I knew I couldn’t possibly be the first person to actually try this idea. I figured that posting an attempt would be the fastest method of finding out about other efforts.
I usually do this by hand optimizing on-the-fly. And anyway this may be a good tool to do blackbox RE-ing. And I suspect it may stuck in such places:
– flags
– stack (when first push’ing something then lea[ebp+X+arg_0] )
– FPU and SIMD (already discussed)
Somebody a long time ago talked on xine-codec-devel about collecting different asm patterns and their corresponding C code. Dare to open another Wiki?
@Kostya–
The MultimediaWiki is open for all such purposes.
The flags are something I was putting off with this experiment; fortunately, there were no conditional branches in the ASM fragment I selected so flags were moot. I was thinking that any arithmetic operation would also need to update the flags.
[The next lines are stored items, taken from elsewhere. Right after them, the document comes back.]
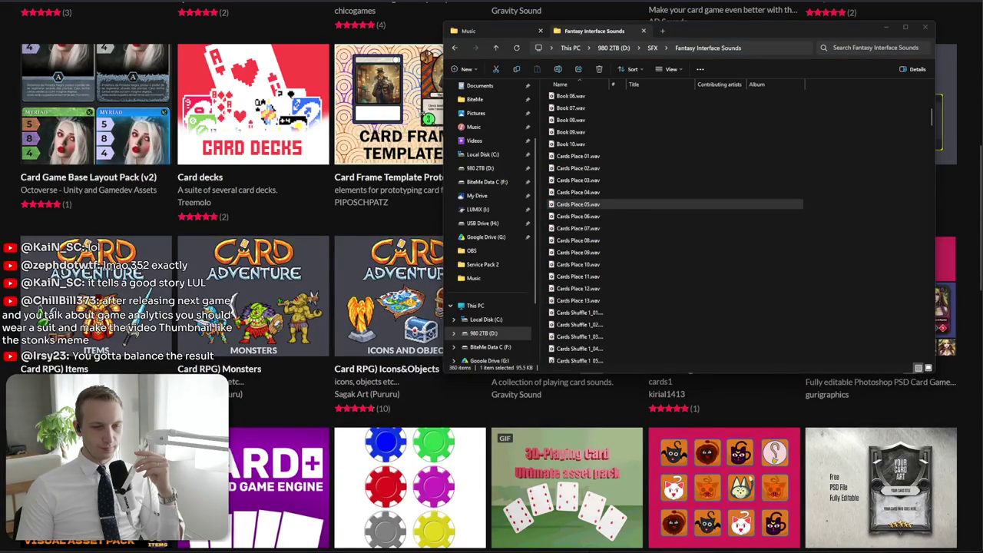
{"action": "left_click", "coordinate": [607, 228]}
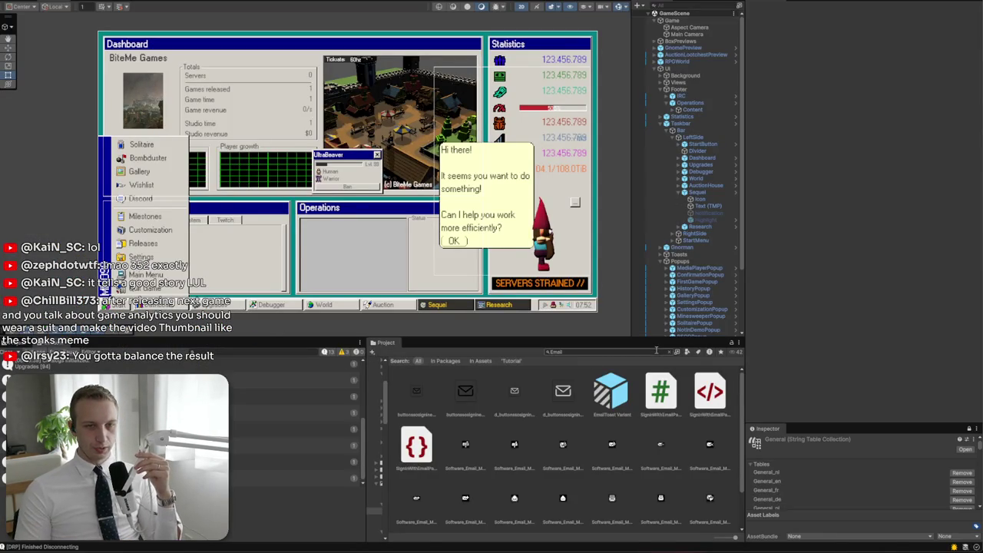
Show Unity's Assets folder and open Audio, then return to File Explorer
{"action": "left_click", "coordinate": [401, 361]}
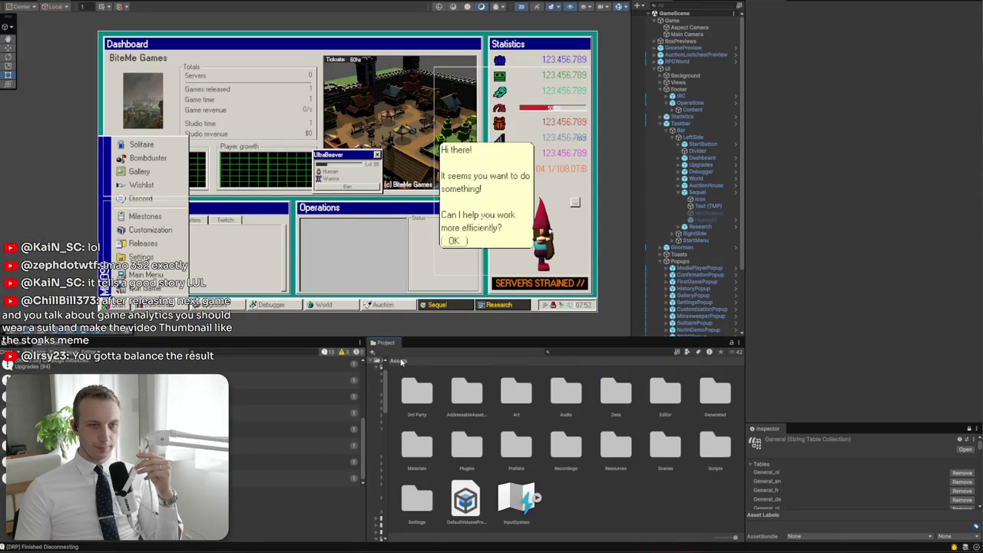
{"action": "double_click", "coordinate": [566, 391]}
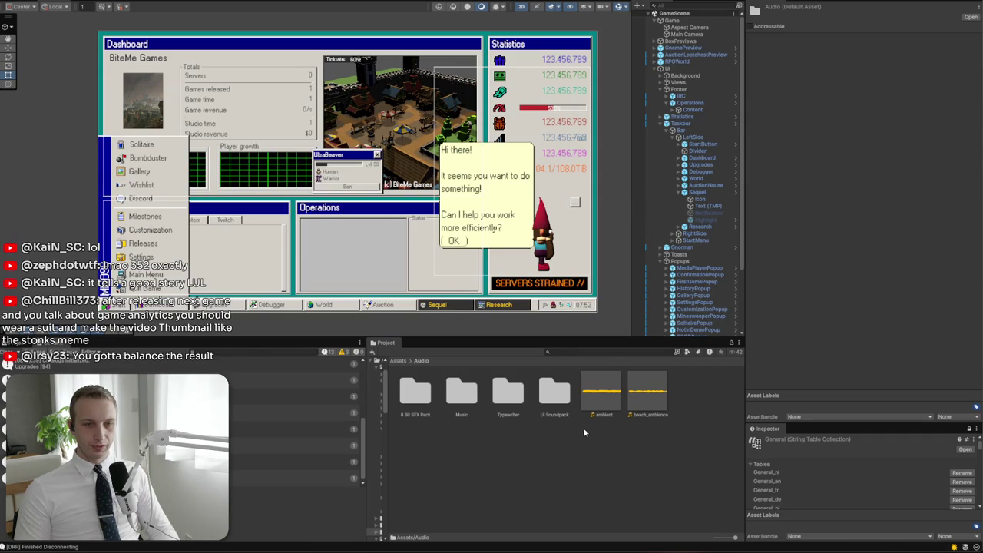
{"action": "key", "text": "alt+Tab"}
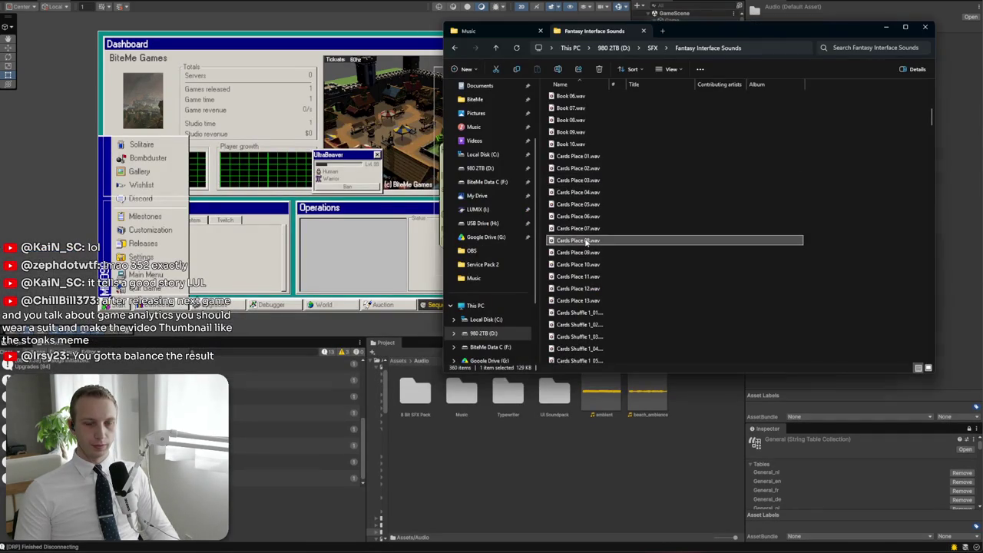
Import Cards Place 08.wav into Unity's Assets/Audio folder by dragging it over
{"action": "left_click", "coordinate": [589, 241]}
{"action": "mouse_move", "coordinate": [591, 289]}
{"action": "left_mouse_down"}
{"action": "mouse_move", "coordinate": [601, 331]}
{"action": "mouse_move", "coordinate": [560, 490]}
{"action": "mouse_move", "coordinate": [692, 390]}
{"action": "mouse_move", "coordinate": [682, 456]}
{"action": "left_mouse_up"}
A subsequent pass could remove a huge number of irrelevant flag ops.
I am not sure how your stack example would trip up the re-targeted code.
What about Boomerang(1)?
1-http://boomerang.sourceforge.net/
@Lucio: I have worked with Boomerang several times in the past with limited degrees of practical success. Thanks for reminding me that I really need to write up some experimental results.
http://hexrays.net/
Hm, the way they actually use “implements unpublished algorithms” in ad copy like it’s a good thing is enough to practically annoy me into writing one. Too bad i haven’t read any good compiler books.
That Hex Rays program looks extremely interesting. However, it’s very expensive by itself, and requires another piece of software that is also very expensive (IDA Pro 5.1).